◆ **Exercise directions**:
Below are lines of data. Give the number of them that contain the string "KiCad", and nothing else.

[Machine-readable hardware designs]
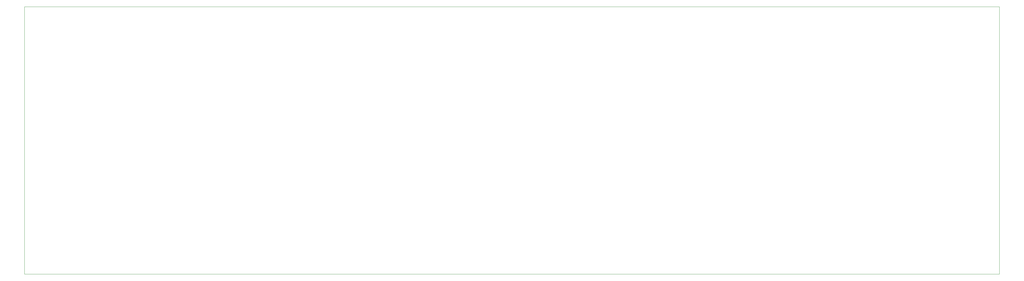
<source format=gbr>
%TF.GenerationSoftware,KiCad,Pcbnew,6.0.7-f9a2dced07~116~ubuntu20.04.1*%
%TF.CreationDate,2022-10-16T12:29:11-07:00*%
%TF.ProjectId,keyboard,6b657962-6f61-4726-942e-6b696361645f,rev?*%
%TF.SameCoordinates,Original*%
%TF.FileFunction,Profile,NP*%
%FSLAX46Y46*%
G04 Gerber Fmt 4.6, Leading zero omitted, Abs format (unit mm)*
G04 Created by KiCad (PCBNEW 6.0.7-f9a2dced07~116~ubuntu20.04.1) date 2022-10-16 12:29:11*
%MOMM*%
%LPD*%
G01*
G04 APERTURE LIST*
%TA.AperFunction,Profile*%
%ADD10C,0.100000*%
%TD*%
G04 APERTURE END LIST*
D10*
X65050000Y-100060000D02*
X372630000Y-100060000D01*
X372630000Y-100060000D02*
X372630000Y-184480000D01*
X372630000Y-184480000D02*
X65050000Y-184480000D01*
X65050000Y-184480000D02*
X65050000Y-100060000D01*
M02*

</source>
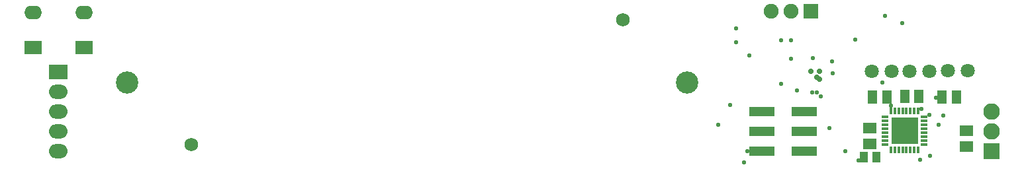
<source format=gbs>
G04 Layer_Color=8150272*
%FSLAX44Y44*%
%MOMM*%
G71*
G01*
G75*
%ADD70R,1.7532X1.4532*%
%ADD75C,2.1082*%
%ADD76R,2.1082X2.1082*%
%ADD77O,2.3622X1.8542*%
%ADD78R,2.3622X1.8542*%
%ADD79R,2.2352X1.7272*%
%ADD80O,2.2352X1.7272*%
%ADD81R,1.9032X1.9032*%
%ADD82C,1.9032*%
%ADD83C,1.7272*%
%ADD84C,2.8448*%
%ADD85C,1.8032*%
%ADD86C,0.5842*%
%ADD87R,3.3600X3.3600*%
%ADD88R,0.3600X0.8600*%
%ADD89R,0.8600X0.3600*%
%ADD90R,3.3032X1.2032*%
%ADD91R,1.0032X1.4532*%
%ADD92R,1.2532X1.6532*%
%ADD93C,0.7032*%
D70*
X1823219Y864706D02*
D03*
Y844206D02*
D03*
X1699521Y847762D02*
D03*
Y868262D02*
D03*
D75*
X1854969Y889000D02*
D03*
Y863600D02*
D03*
D76*
X1854970Y838201D02*
D03*
D77*
X661169Y914400D02*
D03*
Y889000D02*
D03*
Y863600D02*
D03*
Y838200D02*
D03*
D78*
Y939800D02*
D03*
D79*
X629177Y970894D02*
D03*
X694177D02*
D03*
D80*
X629177Y1015894D02*
D03*
X694177D02*
D03*
D81*
X1623675Y1017778D02*
D03*
D82*
X1598275D02*
D03*
X1572875D02*
D03*
D83*
X831222Y846328D02*
D03*
X1383672Y1006348D02*
D03*
D84*
X749053Y926338D02*
D03*
X1465841D02*
D03*
D85*
X1727207Y940816D02*
D03*
X1701807D02*
D03*
X1775213D02*
D03*
X1749813D02*
D03*
X1824743Y941324D02*
D03*
X1799343D02*
D03*
D86*
X1741177Y1002538D02*
D03*
X1719141Y1012190D02*
D03*
X1636526Y908812D02*
D03*
X1631449Y913638D02*
D03*
X1585729Y924560D02*
D03*
X1625861Y913892D02*
D03*
X1647451Y868262D02*
D03*
X1520451Y897636D02*
D03*
X1787405Y872236D02*
D03*
X1783595Y906780D02*
D03*
X1605795Y916432D02*
D03*
X1598325Y956763D02*
D03*
X1505121Y871982D02*
D03*
X1685297Y826770D02*
D03*
X1680979Y981456D02*
D03*
X1598175Y980186D02*
D03*
X1775594Y884885D02*
D03*
X1776229Y832358D02*
D03*
X1793247Y884301D02*
D03*
X1652023Y938276D02*
D03*
X1626369Y957834D02*
D03*
X1651007Y953516D02*
D03*
X1545597Y961136D02*
D03*
X1528325Y978294D02*
D03*
X1715015Y926084D02*
D03*
X1765561Y892048D02*
D03*
X1763783Y827278D02*
D03*
X1538485Y823468D02*
D03*
X1542803Y838454D02*
D03*
X1585957Y980060D02*
D03*
X1668278Y838453D02*
D03*
X1726191Y896366D02*
D03*
X1528211Y995680D02*
D03*
D87*
X1743795Y864616D02*
D03*
D88*
X1761295Y839616D02*
D03*
X1756295D02*
D03*
X1751295D02*
D03*
X1746295D02*
D03*
X1741295D02*
D03*
X1736295D02*
D03*
X1731295D02*
D03*
X1726295D02*
D03*
Y889616D02*
D03*
X1731295D02*
D03*
X1736295D02*
D03*
X1741295D02*
D03*
X1746295D02*
D03*
X1751295D02*
D03*
X1756295D02*
D03*
X1761295D02*
D03*
D89*
X1718795Y847116D02*
D03*
Y852116D02*
D03*
Y857116D02*
D03*
Y862116D02*
D03*
Y867116D02*
D03*
Y872116D02*
D03*
Y877116D02*
D03*
Y882116D02*
D03*
X1768795D02*
D03*
Y877116D02*
D03*
Y872116D02*
D03*
Y867116D02*
D03*
Y862116D02*
D03*
Y857116D02*
D03*
Y852116D02*
D03*
Y847116D02*
D03*
D90*
X1615523Y838453D02*
D03*
Y863853D02*
D03*
Y889253D02*
D03*
X1561524D02*
D03*
Y863853D02*
D03*
Y838453D02*
D03*
D91*
X1708029Y830326D02*
D03*
X1692029D02*
D03*
D92*
X1762365Y908304D02*
D03*
X1743865D02*
D03*
X1791617Y907796D02*
D03*
X1810117D02*
D03*
X1721217Y908050D02*
D03*
X1702717D02*
D03*
D93*
X1623909Y940736D02*
D03*
X1635005Y930736D02*
D03*
Y940736D02*
D03*
X1631957Y932688D02*
D03*
D03*
M02*

</source>
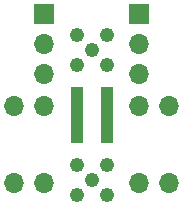
<source format=gbr>
%TF.GenerationSoftware,KiCad,Pcbnew,8.0.9-1.fc41*%
%TF.CreationDate,2025-03-19T11:36:09+02:00*%
%TF.ProjectId,FBK-4mm-Red,46424b2d-346d-46d2-9d52-65642e6b6963,rev?*%
%TF.SameCoordinates,Original*%
%TF.FileFunction,Soldermask,Top*%
%TF.FilePolarity,Negative*%
%FSLAX46Y46*%
G04 Gerber Fmt 4.6, Leading zero omitted, Abs format (unit mm)*
G04 Created by KiCad (PCBNEW 8.0.9-1.fc41) date 2025-03-19 11:36:09*
%MOMM*%
%LPD*%
G01*
G04 APERTURE LIST*
%ADD10C,1.240000*%
%ADD11R,1.700000X1.700000*%
%ADD12O,1.700000X1.700000*%
%ADD13R,1.000000X4.830000*%
G04 APERTURE END LIST*
D10*
%TO.C,J-PWR-2*%
X150000000Y-105000000D03*
X148730000Y-103730000D03*
X148730000Y-106270000D03*
X151270000Y-103730000D03*
X151270000Y-106270000D03*
%TD*%
D11*
%TO.C,J-SIG1*%
X154000000Y-91000000D03*
D12*
X154000000Y-93540000D03*
X154000000Y-96080000D03*
%TD*%
D13*
%TO.C,D1*%
X148730000Y-99500000D03*
X151270000Y-99500000D03*
%TD*%
D12*
%TO.C,C1*%
X146000000Y-105270000D03*
X146000000Y-98730000D03*
%TD*%
%TO.C,R1*%
X143460000Y-98730000D03*
X143460000Y-105270000D03*
%TD*%
D11*
%TO.C,J-PWR1*%
X146000000Y-91000000D03*
D12*
X146000000Y-93540000D03*
X146000000Y-96080000D03*
%TD*%
%TO.C,R2*%
X154000000Y-105270000D03*
X154000000Y-98730000D03*
%TD*%
D10*
%TO.C,J-SIG-2*%
X150000000Y-94000000D03*
X148730000Y-92730000D03*
X148730000Y-95270000D03*
X151270000Y-92730000D03*
X151270000Y-95270000D03*
%TD*%
D12*
%TO.C,C2*%
X156540000Y-105270000D03*
X156540000Y-98730000D03*
%TD*%
M02*

</source>
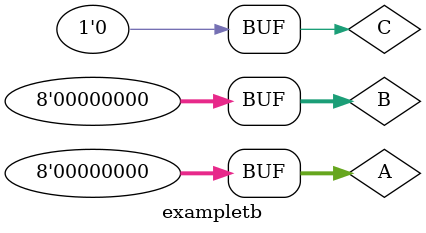
<source format=v>
`timescale 1ns / 1ps


module exampletb;

	// Inputs
	reg [7:0] A;
	reg [7:0] B;
	reg C;

	// Instantiate the Unit Under Test (UUT)
	example uut (
		.A(A), 
		.B(B), 
		.C(C)
	);

	initial begin
		// Initialize Inputs
		A = 0;
		B = 0;
		C = 0;

		// Wait 100 ns for global reset to finish
		#100;
        
		// Add stimulus here

	end  
endmodule


</source>
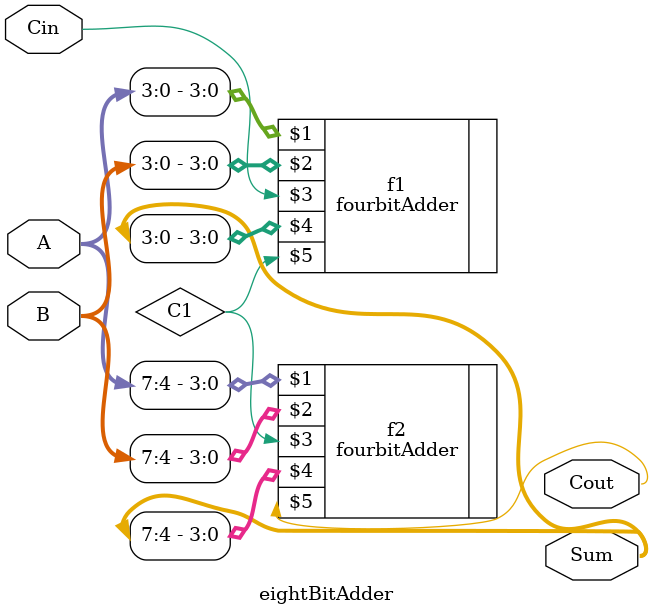
<source format=v>
`include "fourbitAdder.v"
module eightBitAdder(A,B,Cin,Sum,Cout);
	input [7:0] A,B;
	input Cin;
	output [7:0] Sum;
	output Cout;
	wire C1;
	
	fourbitAdder f1(A[3:0],B[3:0], Cin, Sum[3:0], C1);
	fourbitAdder f2(A[7:4],B[7:4], C1, Sum[7:4], Cout);
	
endmodule

</source>
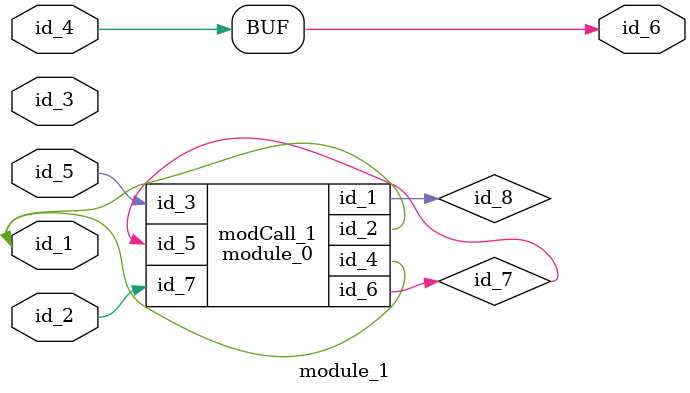
<source format=v>
module module_0 (
    id_1,
    id_2,
    id_3,
    id_4,
    id_5,
    id_6,
    id_7
);
  input wire id_7;
  output wire id_6;
  input wire id_5;
  inout wire id_4;
  input wire id_3;
  inout wire id_2;
  inout wire id_1;
endmodule
module module_1 (
    id_1,
    id_2,
    id_3,
    id_4,
    id_5,
    id_6
);
  output wire id_6;
  input wire id_5;
  input wire id_4;
  input wire id_3;
  inout wire id_2;
  inout wire id_1;
  wire id_7;
  wire id_8;
  always id_6 = id_4;
  module_0 modCall_1 (
      id_8,
      id_1,
      id_5,
      id_1,
      id_7,
      id_7,
      id_2
  );
endmodule

</source>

◆ **Task solution**:
4